[Collected data]
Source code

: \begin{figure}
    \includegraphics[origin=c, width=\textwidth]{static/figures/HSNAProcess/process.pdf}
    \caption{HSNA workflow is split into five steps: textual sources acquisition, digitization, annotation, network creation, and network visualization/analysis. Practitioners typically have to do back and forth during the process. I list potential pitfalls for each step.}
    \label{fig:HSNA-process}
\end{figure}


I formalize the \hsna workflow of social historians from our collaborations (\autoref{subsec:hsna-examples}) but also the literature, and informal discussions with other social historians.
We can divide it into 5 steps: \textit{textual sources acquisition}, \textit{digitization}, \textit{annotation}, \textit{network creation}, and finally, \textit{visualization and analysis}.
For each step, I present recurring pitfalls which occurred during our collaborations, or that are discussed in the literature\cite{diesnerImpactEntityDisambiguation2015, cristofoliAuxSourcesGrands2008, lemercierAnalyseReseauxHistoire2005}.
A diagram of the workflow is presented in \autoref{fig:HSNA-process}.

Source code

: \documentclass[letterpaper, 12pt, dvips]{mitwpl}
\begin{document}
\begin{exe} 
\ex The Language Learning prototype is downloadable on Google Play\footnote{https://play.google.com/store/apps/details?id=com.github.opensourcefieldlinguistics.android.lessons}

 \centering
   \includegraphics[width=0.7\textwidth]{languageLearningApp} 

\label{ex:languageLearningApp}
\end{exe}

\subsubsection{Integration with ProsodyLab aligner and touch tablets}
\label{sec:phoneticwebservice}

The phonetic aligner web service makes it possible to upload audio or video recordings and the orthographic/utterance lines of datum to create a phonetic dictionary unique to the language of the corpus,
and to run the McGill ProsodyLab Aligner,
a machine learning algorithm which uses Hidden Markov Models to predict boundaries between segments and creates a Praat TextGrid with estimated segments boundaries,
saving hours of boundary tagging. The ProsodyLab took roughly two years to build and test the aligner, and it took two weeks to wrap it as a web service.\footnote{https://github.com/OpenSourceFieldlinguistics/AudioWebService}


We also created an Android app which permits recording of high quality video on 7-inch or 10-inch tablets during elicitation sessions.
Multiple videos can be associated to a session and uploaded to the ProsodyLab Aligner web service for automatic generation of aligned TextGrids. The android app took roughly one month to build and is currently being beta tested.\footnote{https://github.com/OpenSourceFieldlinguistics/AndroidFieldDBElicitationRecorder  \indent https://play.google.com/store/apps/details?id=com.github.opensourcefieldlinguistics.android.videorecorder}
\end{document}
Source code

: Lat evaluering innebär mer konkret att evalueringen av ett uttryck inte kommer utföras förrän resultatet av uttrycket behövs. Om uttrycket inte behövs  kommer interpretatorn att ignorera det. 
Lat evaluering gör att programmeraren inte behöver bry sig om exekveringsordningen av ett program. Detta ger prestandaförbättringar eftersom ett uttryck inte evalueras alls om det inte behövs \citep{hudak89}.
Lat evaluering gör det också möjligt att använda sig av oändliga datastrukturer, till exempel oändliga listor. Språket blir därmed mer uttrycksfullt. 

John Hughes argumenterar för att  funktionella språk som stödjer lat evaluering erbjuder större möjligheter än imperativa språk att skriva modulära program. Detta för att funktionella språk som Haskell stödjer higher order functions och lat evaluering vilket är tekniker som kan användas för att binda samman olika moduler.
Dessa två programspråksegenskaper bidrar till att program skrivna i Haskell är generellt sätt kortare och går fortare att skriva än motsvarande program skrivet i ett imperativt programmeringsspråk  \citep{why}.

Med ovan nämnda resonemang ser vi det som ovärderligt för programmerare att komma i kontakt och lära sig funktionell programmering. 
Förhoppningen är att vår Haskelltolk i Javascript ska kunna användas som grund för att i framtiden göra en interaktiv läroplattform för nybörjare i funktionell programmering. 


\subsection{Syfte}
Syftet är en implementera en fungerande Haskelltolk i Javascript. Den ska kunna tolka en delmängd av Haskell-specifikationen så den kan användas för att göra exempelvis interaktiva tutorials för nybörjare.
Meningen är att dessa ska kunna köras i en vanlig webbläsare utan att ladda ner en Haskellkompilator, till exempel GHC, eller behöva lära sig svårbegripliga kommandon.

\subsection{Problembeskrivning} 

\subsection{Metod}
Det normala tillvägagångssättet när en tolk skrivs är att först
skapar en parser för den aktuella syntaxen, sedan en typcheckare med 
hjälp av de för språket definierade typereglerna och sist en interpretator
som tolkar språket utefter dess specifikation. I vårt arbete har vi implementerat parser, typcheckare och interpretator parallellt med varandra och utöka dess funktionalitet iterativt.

> **PROBLEM**
Reproduce the entries exactly, but only from their first line to the line holding "We can divide", with that last line kept.

> **PROBLEM SOLUTION**
Source code

: \begin{figure}
    \includegraphics[origin=c, width=\textwidth]{static/figures/HSNAProcess/process.pdf}
    \caption{HSNA workflow is split into five steps: textual sources acquisition, digitization, annotation, network creation, and network visualization/analysis. Practitioners typically have to do back and forth during the process. I list potential pitfalls for each step.}
    \label{fig:HSNA-process}
\end{figure}


I formalize the \hsna workflow of social historians from our collaborations (\autoref{subsec:hsna-examples}) but also the literature, and informal discussions with other social historians.
We can divide it into 5 steps: \textit{textual sources acquisition}, \textit{digitization}, \textit{annotation}, \textit{network creation}, and finally, \textit{visualization and analysis}.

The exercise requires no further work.